Can you rewrite the stretch of the Juseige article below from "Before I can" through "that particular day.", using "verse" in place of "poem"?

**SELECTED EXCERPT:**
★ ★ ★

A Wish That Transcends Worldly Wishes
Reverend Marvin Harada, Interim Rinban
In our services, we frequently chant the Juseige. You might have been a Buddhist your whole life and it’s never been explained what it is that we are chanting. I would like to introduce the first line of the Juseige, “GA GON CHO SE GAN,” which should sound quite familiar to most of you.
Before I can explain the Juseige, I have to explain the background and context of it. The Juseige is not an entire sutra, but is a short poem, gatha, or song, that appears within a lengthy sutra called The Larger Sutra of Immeasurable Life. In that sutra, which is one of the sermons, or talks by Shakyamuni Buddha, the Buddha tells a beautiful story to express what is in his deepest heart of enlightenment. The Buddha often told stories as a teaching method to explain the message or teaching that he wanted to expound on that particular day.

★ ★ ★

**DATA SHOWN:**
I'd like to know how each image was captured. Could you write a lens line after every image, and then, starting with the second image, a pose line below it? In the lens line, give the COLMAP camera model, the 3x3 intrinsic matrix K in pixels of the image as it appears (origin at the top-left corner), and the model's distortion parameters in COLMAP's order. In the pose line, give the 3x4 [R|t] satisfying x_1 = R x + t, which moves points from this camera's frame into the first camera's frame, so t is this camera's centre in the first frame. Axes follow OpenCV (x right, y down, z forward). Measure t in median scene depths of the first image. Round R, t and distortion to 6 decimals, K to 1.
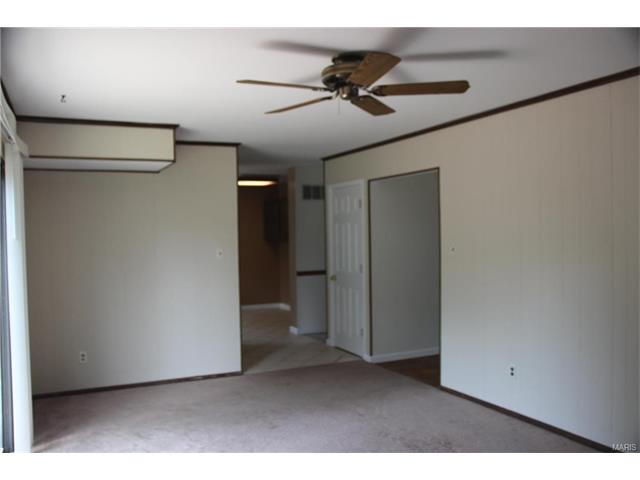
lens RADIAL K [[536.5, 0, 320.0], [0, 536.5, 240.0], [0, 0, 1]] dist [-0.058464, 0.000173]
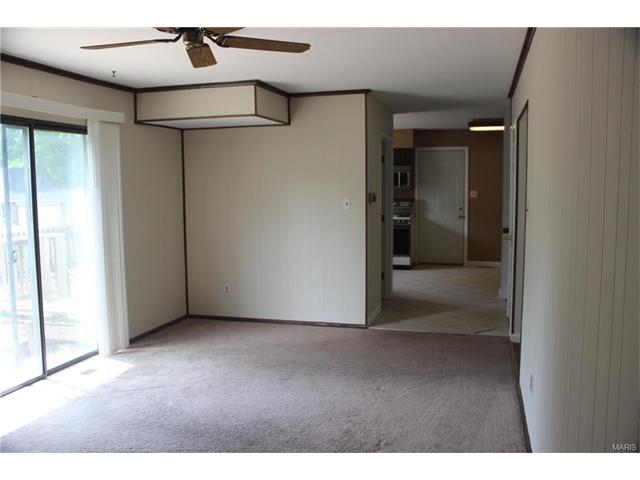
lens RADIAL K [[556.7, 0, 320.0], [0, 556.7, 240.0], [0, 0, 1]] dist [-0.154362, 0.164391]
pose [[0.793960, 0.080027, -0.602679, 0.422360], [-0.020949, 0.994311, 0.104431, -0.016200], [0.607608, -0.070289, 0.791120, 0.165578]]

★ ★ ★

**WRITTEN RESPONSE:**
Before I can explain the Juseige, I have to explain the background and context of it. The Juseige is not an entire sutra, but is a short verse, gatha, or song, that appears within a lengthy sutra called The Larger Sutra of Immeasurable Life. In that sutra, which is one of the sermons, or talks by Shakyamuni Buddha, the Buddha tells a beautiful story to express what is in his deepest heart of enlightenment. The Buddha often told stories as a teaching method to explain the message or teaching that he wanted to expound on that particular day.